- **Your assignment**
Pictures should not appear in the copy; the records themselves must be written out exactly.
++++++++++++++++++++
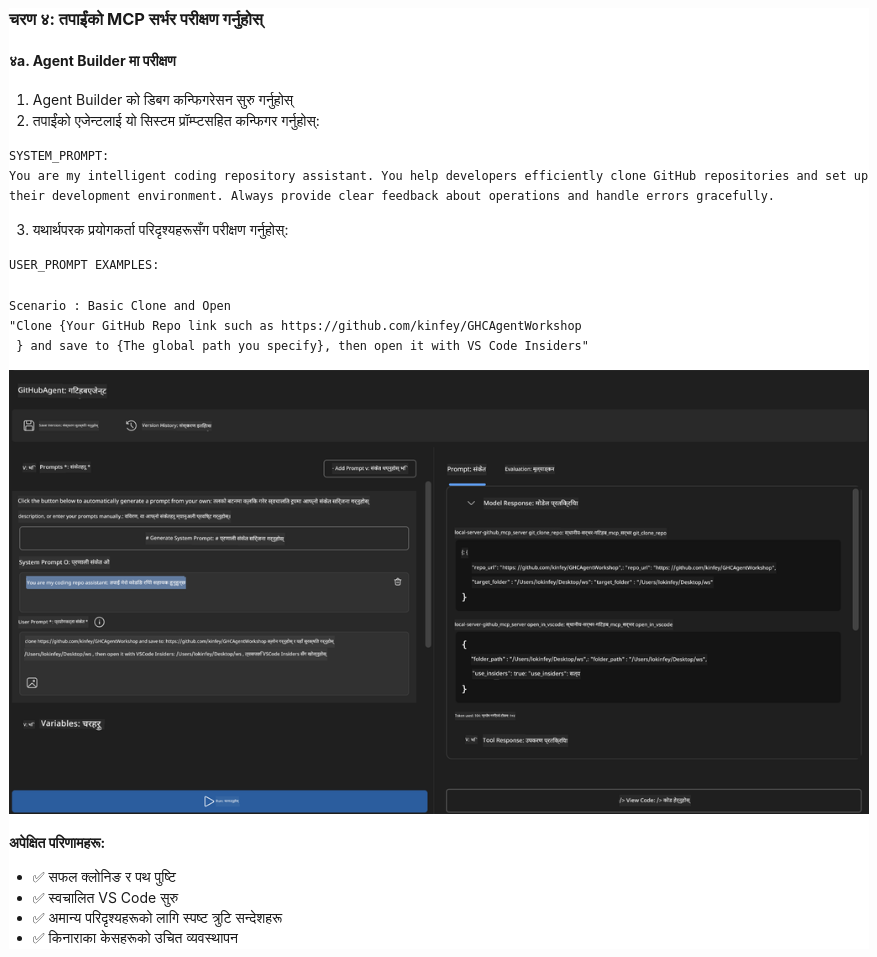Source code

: ### चरण ४: तपाईंको MCP सर्भर परीक्षण गर्नुहोस्

#### ४a. Agent Builder मा परीक्षण

1. Agent Builder को डिबग कन्फिगरेसन सुरु गर्नुहोस्
2. तपाईंको एजेन्टलाई यो सिस्टम प्रॉम्प्टसहित कन्फिगर गर्नुहोस्:

```
SYSTEM_PROMPT:
You are my intelligent coding repository assistant. You help developers efficiently clone GitHub repositories and set up their development environment. Always provide clear feedback about operations and handle errors gracefully.
```

3. यथार्थपरक प्रयोगकर्ता परिदृश्यहरूसँग परीक्षण गर्नुहोस्:

```
USER_PROMPT EXAMPLES:

Scenario : Basic Clone and Open
"Clone {Your GitHub Repo link such as https://github.com/kinfey/GHCAgentWorkshop
 } and save to {The global path you specify}, then open it with VS Code Insiders"
```

![Agent Builder Testing](../../../../translated_images/DebugAgent.81d152370c503241b3b39a251b8966f7f739286df19dd57f9147f6402214a012.ne.png)

**अपेक्षित परिणामहरू:**
- ✅ सफल क्लोनिङ र पथ पुष्टि
- ✅ स्वचालित VS Code सुरु
- ✅ अमान्य परिदृश्यहरूको लागि स्पष्ट त्रुटि सन्देशहरू
- ✅ किनाराका केसहरूको उचित व्यवस्थापन
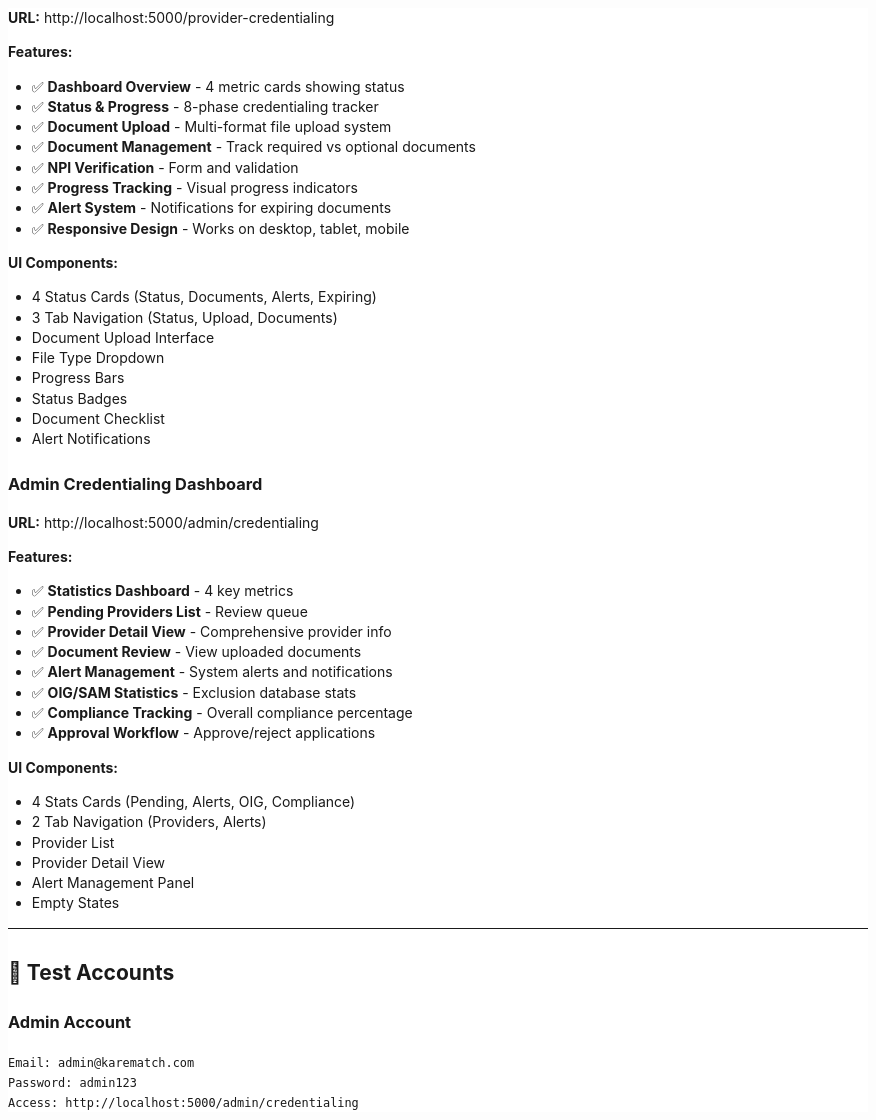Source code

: **URL:** http://localhost:5000/provider-credentialing

**Features:**
- ✅ **Dashboard Overview** - 4 metric cards showing status
- ✅ **Status & Progress** - 8-phase credentialing tracker
- ✅ **Document Upload** - Multi-format file upload system
- ✅ **Document Management** - Track required vs optional documents
- ✅ **NPI Verification** - Form and validation
- ✅ **Progress Tracking** - Visual progress indicators
- ✅ **Alert System** - Notifications for expiring documents
- ✅ **Responsive Design** - Works on desktop, tablet, mobile

**UI Components:**
- 4 Status Cards (Status, Documents, Alerts, Expiring)
- 3 Tab Navigation (Status, Upload, Documents)
- Document Upload Interface
- File Type Dropdown
- Progress Bars
- Status Badges
- Document Checklist
- Alert Notifications

### Admin Credentialing Dashboard

**URL:** http://localhost:5000/admin/credentialing

**Features:**
- ✅ **Statistics Dashboard** - 4 key metrics
- ✅ **Pending Providers List** - Review queue
- ✅ **Provider Detail View** - Comprehensive provider info
- ✅ **Document Review** - View uploaded documents
- ✅ **Alert Management** - System alerts and notifications
- ✅ **OIG/SAM Statistics** - Exclusion database stats
- ✅ **Compliance Tracking** - Overall compliance percentage
- ✅ **Approval Workflow** - Approve/reject applications

**UI Components:**
- 4 Stats Cards (Pending, Alerts, OIG, Compliance)
- 2 Tab Navigation (Providers, Alerts)
- Provider List
- Provider Detail View
- Alert Management Panel
- Empty States

---

## 🔐 Test Accounts

### Admin Account
```
Email: admin@karematch.com
Password: admin123
Access: http://localhost:5000/admin/credentialing
```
++++++++++++++++++++
- **Answer to this task**
Source code

: ### चरण ४: तपाईंको MCP सर्भर परीक्षण गर्नुहोस्

#### ४a. Agent Builder मा परीक्षण

1. Agent Builder को डिबग कन्फिगरेसन सुरु गर्नुहोस्
2. तपाईंको एजेन्टलाई यो सिस्टम प्रॉम्प्टसहित कन्फिगर गर्नुहोस्:

```
SYSTEM_PROMPT:
You are my intelligent coding repository assistant. You help developers efficiently clone GitHub repositories and set up their development environment. Always provide clear feedback about operations and handle errors gracefully.
```

3. यथार्थपरक प्रयोगकर्ता परिदृश्यहरूसँग परीक्षण गर्नुहोस्:

```
USER_PROMPT EXAMPLES:

Scenario : Basic Clone and Open
"Clone {Your GitHub Repo link such as https://github.com/kinfey/GHCAgentWorkshop
 } and save to {The global path you specify}, then open it with VS Code Insiders"
```

![Agent Builder Testing](../../../../translated_images/DebugAgent.81d152370c503241b3b39a251b8966f7f739286df19dd57f9147f6402214a012.ne.png)

**अपेक्षित परिणामहरू:**
- ✅ सफल क्लोनिङ र पथ पुष्टि
- ✅ स्वचालित VS Code सुरु
- ✅ अमान्य परिदृश्यहरूको लागि स्पष्ट त्रुटि सन्देशहरू
- ✅ किनाराका केसहरूको उचित व्यवस्थापन
Source code

: **URL:** http://localhost:5000/provider-credentialing

**Features:**
- ✅ **Dashboard Overview** - 4 metric cards showing status
- ✅ **Status & Progress** - 8-phase credentialing tracker
- ✅ **Document Upload** - Multi-format file upload system
- ✅ **Document Management** - Track required vs optional documents
- ✅ **NPI Verification** - Form and validation
- ✅ **Progress Tracking** - Visual progress indicators
- ✅ **Alert System** - Notifications for expiring documents
- ✅ **Responsive Design** - Works on desktop, tablet, mobile

**UI Components:**
- 4 Status Cards (Status, Documents, Alerts, Expiring)
- 3 Tab Navigation (Status, Upload, Documents)
- Document Upload Interface
- File Type Dropdown
- Progress Bars
- Status Badges
- Document Checklist
- Alert Notifications

### Admin Credentialing Dashboard

**URL:** http://localhost:5000/admin/credentialing

**Features:**
- ✅ **Statistics Dashboard** - 4 key metrics
- ✅ **Pending Providers List** - Review queue
- ✅ **Provider Detail View** - Comprehensive provider info
- ✅ **Document Review** - View uploaded documents
- ✅ **Alert Management** - System alerts and notifications
- ✅ **OIG/SAM Statistics** - Exclusion database stats
- ✅ **Compliance Tracking** - Overall compliance percentage
- ✅ **Approval Workflow** - Approve/reject applications

**UI Components:**
- 4 Stats Cards (Pending, Alerts, OIG, Compliance)
- 2 Tab Navigation (Providers, Alerts)
- Provider List
- Provider Detail View
- Alert Management Panel
- Empty States

---

## 🔐 Test Accounts

### Admin Account
```
Email: admin@karematch.com
Password: admin123
Access: http://localhost:5000/admin/credentialing
```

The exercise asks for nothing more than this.